**Given problem**
Quote the lines starting at the one containing "text # Iteración" and ending at the one containing "607, 1122, 636]", both included, character for character.

**Listed records**
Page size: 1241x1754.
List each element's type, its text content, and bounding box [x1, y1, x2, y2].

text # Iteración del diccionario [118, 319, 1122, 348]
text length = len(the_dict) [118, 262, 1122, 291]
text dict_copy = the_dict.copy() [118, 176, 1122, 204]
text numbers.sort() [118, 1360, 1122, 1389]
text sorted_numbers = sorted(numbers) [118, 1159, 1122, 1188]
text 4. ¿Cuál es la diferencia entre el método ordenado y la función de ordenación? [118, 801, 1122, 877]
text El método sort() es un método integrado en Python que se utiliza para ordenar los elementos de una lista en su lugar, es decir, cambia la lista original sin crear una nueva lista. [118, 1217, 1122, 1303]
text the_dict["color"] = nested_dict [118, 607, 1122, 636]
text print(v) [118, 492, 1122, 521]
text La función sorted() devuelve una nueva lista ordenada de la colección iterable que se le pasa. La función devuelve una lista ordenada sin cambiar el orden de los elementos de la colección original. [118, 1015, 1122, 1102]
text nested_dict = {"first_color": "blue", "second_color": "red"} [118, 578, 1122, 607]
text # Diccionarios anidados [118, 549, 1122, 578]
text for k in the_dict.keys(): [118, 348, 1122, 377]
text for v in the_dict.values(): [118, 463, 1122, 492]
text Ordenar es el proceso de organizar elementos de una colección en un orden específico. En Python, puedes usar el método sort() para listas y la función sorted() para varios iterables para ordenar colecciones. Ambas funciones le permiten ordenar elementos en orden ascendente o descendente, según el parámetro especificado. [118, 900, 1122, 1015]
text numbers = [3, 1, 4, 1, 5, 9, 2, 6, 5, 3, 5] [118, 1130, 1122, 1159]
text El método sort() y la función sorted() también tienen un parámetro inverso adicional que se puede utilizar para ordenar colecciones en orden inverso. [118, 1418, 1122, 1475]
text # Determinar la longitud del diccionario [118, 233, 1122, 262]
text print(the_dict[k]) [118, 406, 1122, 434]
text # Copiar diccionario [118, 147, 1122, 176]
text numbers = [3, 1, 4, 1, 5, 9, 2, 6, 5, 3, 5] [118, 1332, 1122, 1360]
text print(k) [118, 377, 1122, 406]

**Task answer**
text # Iteración del diccionario [118, 319, 1122, 348]
text length = len(the_dict) [118, 262, 1122, 291]
text dict_copy = the_dict.copy() [118, 176, 1122, 204]
text numbers.sort() [118, 1360, 1122, 1389]
text sorted_numbers = sorted(numbers) [118, 1159, 1122, 1188]
text 4. ¿Cuál es la diferencia entre el método ordenado y la función de ordenación? [118, 801, 1122, 877]
text El método sort() es un método integrado en Python que se utiliza para ordenar los elementos de una lista en su lugar, es decir, cambia la lista original sin crear una nueva lista. [118, 1217, 1122, 1303]
text the_dict["color"] = nested_dict [118, 607, 1122, 636]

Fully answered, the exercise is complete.